Nesse savoir faire, o artesão e o feito à mão eram o ponto central do seu desenvolvimento. Esses artesãos, especializados que são pouquíssimos no mundo, no cenário contemporâneo e pós-revolução industrial, se tornaram costureiras e tiveram o seu dia celebrado ontem, 25 de maio.
Ser costureira, antiga artesã, foi um ofício extremamente relevante na nossa sociedade, mas que agora é subvalorizado com o advento da revolução industrial.
Antes da revolução industrial, todas as roupas, independentemente da classe social, eram feitas artesanalmente. Quando a roupa começou a ser usada como distinção social e demonstração de poder, os artesãos e artesãs passaram a ter um destaque privilegiado nas cortes aristocratas e mais tarde no círculo social das classes ricas.
Foi o inglês Charles Frederick Worth que criou a moda da Alta Costura como a conhecemos atualmente. Com atelier em Paris, Charles foi pioneiro em criar uma etiqueta com seu nome e a dizer para seu público riquíssimo o que eles deveriam ou não usar.
A partir deste movimento nasceram inúmeras casas de alta-costura. Mas, para isso, algumas regras foram impostas: a casa deveria se situar no triângulo de ouro, região entre as avenidas mais famosas de Paris: Champs-Élysées, George V e Avenue Montaigne. Além disso, as peças devem ser produzidas no mesmo triângulo, com materiais de primeira qualidade e feitas 100% à mão. Outros inúmeros itens são requisitados para se tornar um nome da alta-costura. Incrível que no século XXI ainda somos “reguladas” por esse poder masculino.
E então, surge a revolução industrial com a invenção das máquinas de costura, inventadas por Barthélemy Thimonnier, um alfaiate francês, a partir de 1829, e o refinamento do feito à mão começa a ser substituído pelas máquinas, a partir de 1859, um século depois. A expressão prêt-à-porter significa "pronto a vestir" e foi criada pelo estilista francês J.C. Weil, no final de 1949, depois do fim da Segunda Guerra Mundial.
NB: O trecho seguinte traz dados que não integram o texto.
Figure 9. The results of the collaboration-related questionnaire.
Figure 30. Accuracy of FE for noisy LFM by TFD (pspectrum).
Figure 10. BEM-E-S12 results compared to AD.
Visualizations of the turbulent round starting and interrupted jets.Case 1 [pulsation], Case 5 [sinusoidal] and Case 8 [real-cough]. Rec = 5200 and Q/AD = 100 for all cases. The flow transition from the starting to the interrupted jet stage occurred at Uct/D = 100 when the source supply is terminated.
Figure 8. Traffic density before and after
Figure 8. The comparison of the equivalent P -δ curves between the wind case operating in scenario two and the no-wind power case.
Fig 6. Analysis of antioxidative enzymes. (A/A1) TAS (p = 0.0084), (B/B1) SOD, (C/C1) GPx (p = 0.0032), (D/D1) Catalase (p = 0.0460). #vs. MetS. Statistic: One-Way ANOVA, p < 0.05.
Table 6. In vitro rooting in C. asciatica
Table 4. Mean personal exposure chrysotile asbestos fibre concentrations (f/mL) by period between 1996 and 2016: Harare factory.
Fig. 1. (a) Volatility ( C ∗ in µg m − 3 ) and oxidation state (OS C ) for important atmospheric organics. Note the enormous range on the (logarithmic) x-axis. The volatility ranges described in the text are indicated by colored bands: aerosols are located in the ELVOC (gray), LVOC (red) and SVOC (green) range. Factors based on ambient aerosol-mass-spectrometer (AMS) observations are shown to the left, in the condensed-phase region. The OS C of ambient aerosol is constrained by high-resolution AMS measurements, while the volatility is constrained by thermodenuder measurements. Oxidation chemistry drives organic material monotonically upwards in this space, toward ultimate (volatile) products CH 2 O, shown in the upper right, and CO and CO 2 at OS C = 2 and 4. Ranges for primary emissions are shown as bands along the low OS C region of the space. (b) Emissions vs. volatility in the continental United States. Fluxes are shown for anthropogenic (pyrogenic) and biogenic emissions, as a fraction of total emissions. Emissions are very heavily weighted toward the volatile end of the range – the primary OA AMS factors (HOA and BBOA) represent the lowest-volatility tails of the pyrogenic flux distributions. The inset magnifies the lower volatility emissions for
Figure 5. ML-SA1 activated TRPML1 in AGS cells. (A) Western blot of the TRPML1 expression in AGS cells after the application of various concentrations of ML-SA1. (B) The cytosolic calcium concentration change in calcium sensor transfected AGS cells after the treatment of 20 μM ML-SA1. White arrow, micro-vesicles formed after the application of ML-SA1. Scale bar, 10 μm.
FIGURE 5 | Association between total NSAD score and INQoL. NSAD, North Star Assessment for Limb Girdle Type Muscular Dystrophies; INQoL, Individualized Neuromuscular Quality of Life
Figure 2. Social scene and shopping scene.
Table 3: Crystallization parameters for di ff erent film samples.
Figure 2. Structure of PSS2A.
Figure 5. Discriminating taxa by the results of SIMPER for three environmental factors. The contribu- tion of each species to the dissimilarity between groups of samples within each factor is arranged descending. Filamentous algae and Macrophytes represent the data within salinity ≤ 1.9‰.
Pierre Cardin foi o primeiro costureiro a lançar, em 1959, uma linha de prêt-à-porter feminina, desfilada na loja de departamentos Printemps, em Paris.
Desde que muitas dessas casas, originalmente familiares, foram compradas e administradas por grupos financeiros e profissionais como a LVMH e Kering, essa proposta que vem embalada por histórias de sonhos, de príncipes e princesas, de atrizes e eventos maravilhosos e exclusivos, passou também a ser um grande negócio extremamente lucrativo. Eles embalaram o sonho em um conceito comercial e com uma potente estratégia de administração, e atualmente fazem a gestão de negócios bilionários.
A roupa, além de criatividade, até hoje é a expressão do nosso eu, é a validação da nossa identidade e, infelizmente, da classe social, estabelecendo uma distinção entre nós. Mesmo que resistamos, é a legitimação dos nossos valores.
E então, surgiu na semana passada uma grande discussão sobre os preços da bolsa Chanel e se a gestão financeira seria a representação do luxo moderno e o quanto o poder financeiro pode afastar a arte e a cultura da proposta de um item artesanal e todo o conceito centenário que está por trás.
Vale dizer que a casa Chanel, fundada pela sua homônima Gabrielle Chanel, hoje é uma das poucas casas que ainda é familiar, administrada pela família Wertheimer e que não tem ações na bolsa. E eles defendem com unhas e dentes o conceito e posicionamento de uma marca de luxo. Luxo é exclusividade, e recentemente, experiência. Não é para todos. E até o século XXI, o conceito da exclusividade era administrado pelo preço proibitivo através de uma distribuição seletiva e um serviço impecável.
Com o surgimento da internet, a distribuição seletiva, por mais que houvesse resistência das casas de luxo em ter o seu próprio site e sua conta de mídia social, foi dominada pelo e-commerce, em que qualquer pessoa em qualquer lugar pode adquirir uma peça da marca Chanel sem sair de casa. O luxo é mantido apenas no allure da Divisão de Alta Costura, roupas ainda feitas sob medida e à mão que tive a oportunidade de conferir em um desfile e atelier Chanel.
Preço, então, é sim fator relevante na estratégia de marcas de luxo, e por essa consistência e pelo entendimento de que nós, mulheres, somos o seu principal cliente e que merecemos participar da decisão do que usar, é que valorizo a gestão da Casa Chanel com duas mulheres à frente da condução do negócio. Porque, não tenha dúvida, luxo e moda são negócios, além de serem uma expressão e forma de identificação.